=== Data for this exercise ===
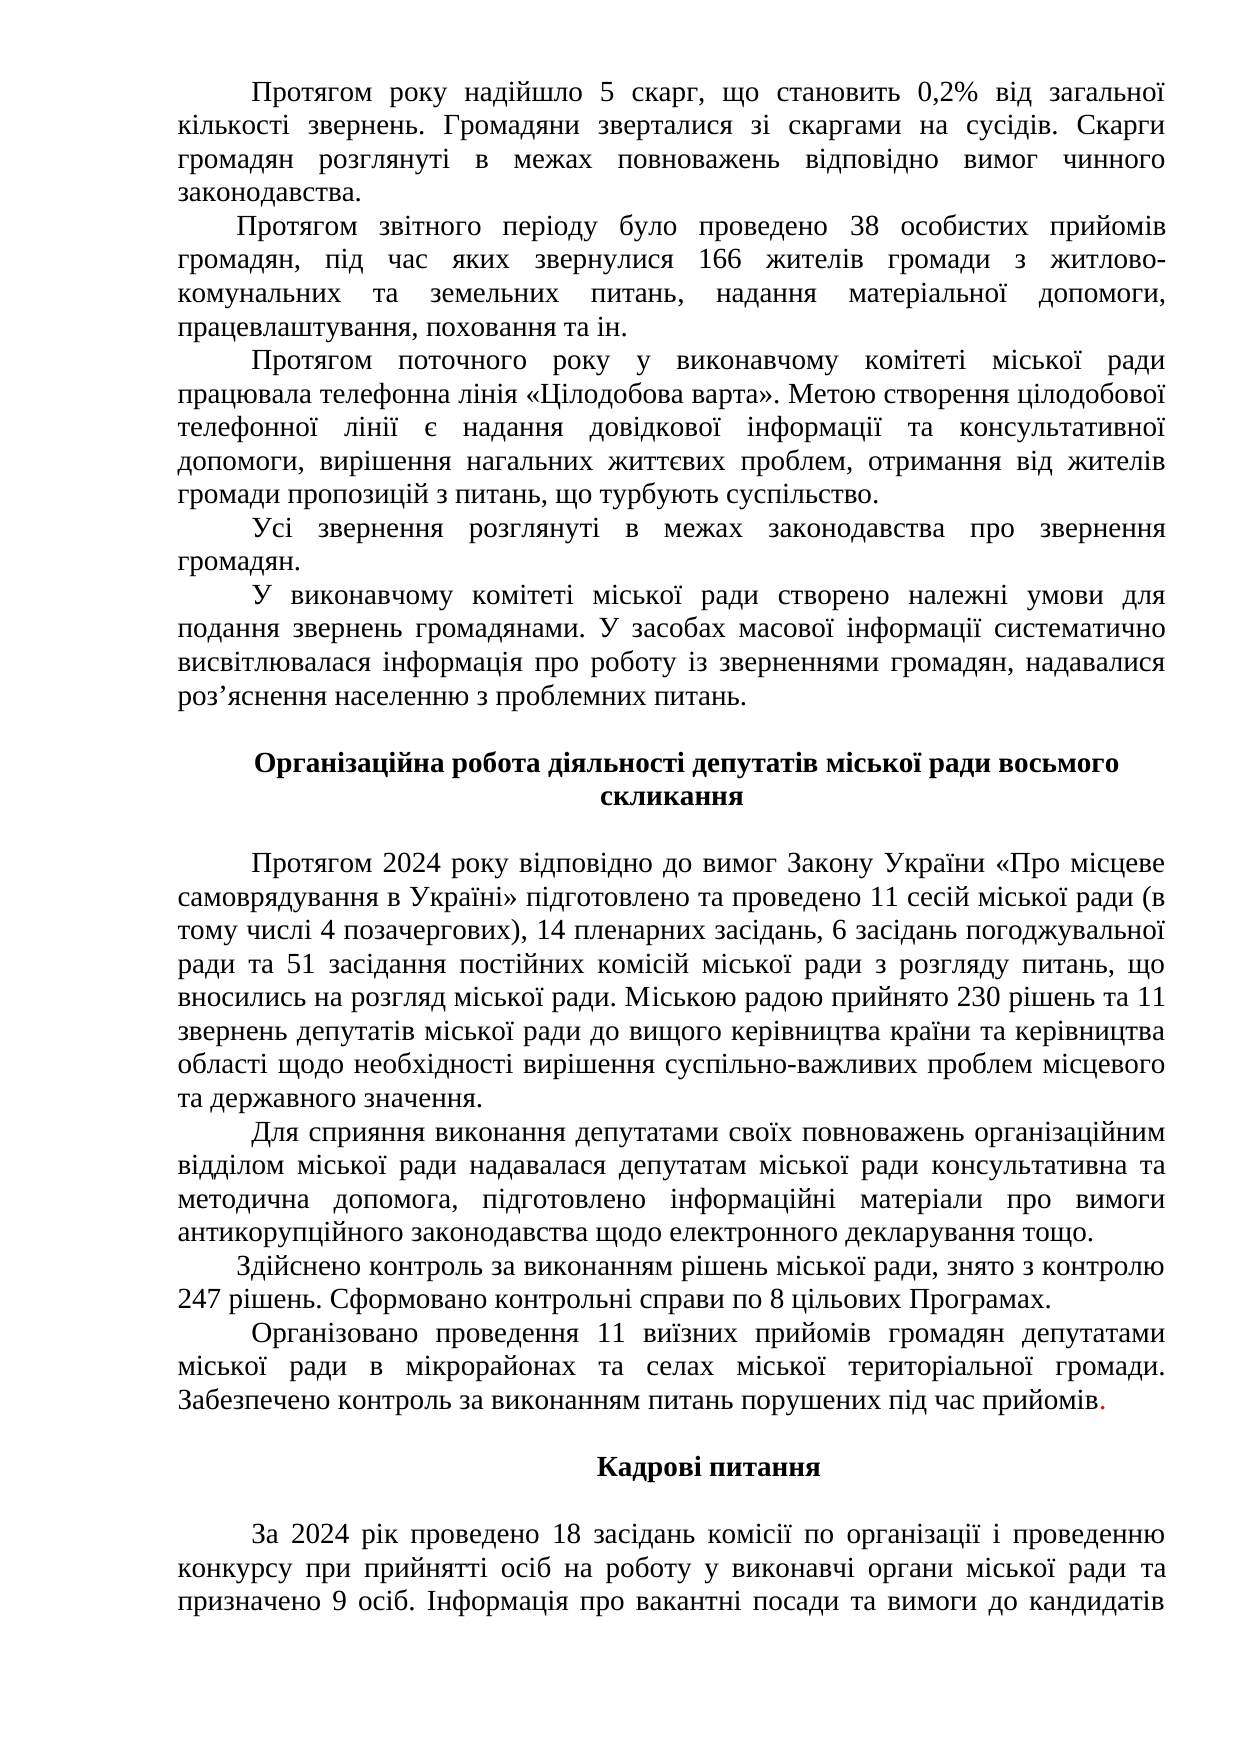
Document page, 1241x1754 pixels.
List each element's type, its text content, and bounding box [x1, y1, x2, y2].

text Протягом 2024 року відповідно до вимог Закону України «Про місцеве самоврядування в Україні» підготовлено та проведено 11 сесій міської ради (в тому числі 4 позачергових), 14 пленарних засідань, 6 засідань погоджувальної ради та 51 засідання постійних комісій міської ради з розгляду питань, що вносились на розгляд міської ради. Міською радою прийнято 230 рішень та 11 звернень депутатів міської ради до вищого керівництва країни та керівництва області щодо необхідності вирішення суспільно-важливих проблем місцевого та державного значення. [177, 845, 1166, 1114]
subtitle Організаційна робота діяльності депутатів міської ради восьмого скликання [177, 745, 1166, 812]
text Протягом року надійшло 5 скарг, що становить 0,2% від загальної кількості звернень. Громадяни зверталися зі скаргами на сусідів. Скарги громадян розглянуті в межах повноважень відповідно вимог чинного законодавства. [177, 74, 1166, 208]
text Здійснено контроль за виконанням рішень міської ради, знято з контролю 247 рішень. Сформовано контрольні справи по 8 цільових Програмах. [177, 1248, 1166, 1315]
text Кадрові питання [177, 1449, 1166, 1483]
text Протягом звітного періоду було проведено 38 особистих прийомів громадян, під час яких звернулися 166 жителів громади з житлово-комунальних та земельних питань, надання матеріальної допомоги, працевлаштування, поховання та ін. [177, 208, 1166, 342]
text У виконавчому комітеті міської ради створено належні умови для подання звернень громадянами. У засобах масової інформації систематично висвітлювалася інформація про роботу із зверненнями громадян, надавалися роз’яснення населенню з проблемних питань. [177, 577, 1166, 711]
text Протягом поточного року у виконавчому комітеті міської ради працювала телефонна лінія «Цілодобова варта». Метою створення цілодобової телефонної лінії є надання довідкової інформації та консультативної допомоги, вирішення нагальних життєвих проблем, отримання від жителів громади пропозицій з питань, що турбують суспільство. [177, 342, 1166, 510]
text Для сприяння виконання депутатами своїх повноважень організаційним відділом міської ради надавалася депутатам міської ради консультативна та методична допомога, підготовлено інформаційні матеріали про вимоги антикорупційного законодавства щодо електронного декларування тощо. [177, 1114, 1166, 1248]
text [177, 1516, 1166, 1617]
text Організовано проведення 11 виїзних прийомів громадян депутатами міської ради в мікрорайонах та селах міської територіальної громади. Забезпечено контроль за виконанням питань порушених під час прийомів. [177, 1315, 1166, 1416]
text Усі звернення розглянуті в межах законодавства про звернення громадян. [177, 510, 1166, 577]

=== The problem ===
Every line, from the one holding "text [177, 1516, 1166, 1617]" through the last line of the material above, should be transcribed exactly, and no line outside that range.

=== Your response ===
text [177, 1516, 1166, 1617]
text Організовано проведення 11 виїзних прийомів громадян депутатами міської ради в мікрорайонах та селах міської територіальної громади. Забезпечено контроль за виконанням питань порушених під час прийомів. [177, 1315, 1166, 1416]
text Усі звернення розглянуті в межах законодавства про звернення громадян. [177, 510, 1166, 577]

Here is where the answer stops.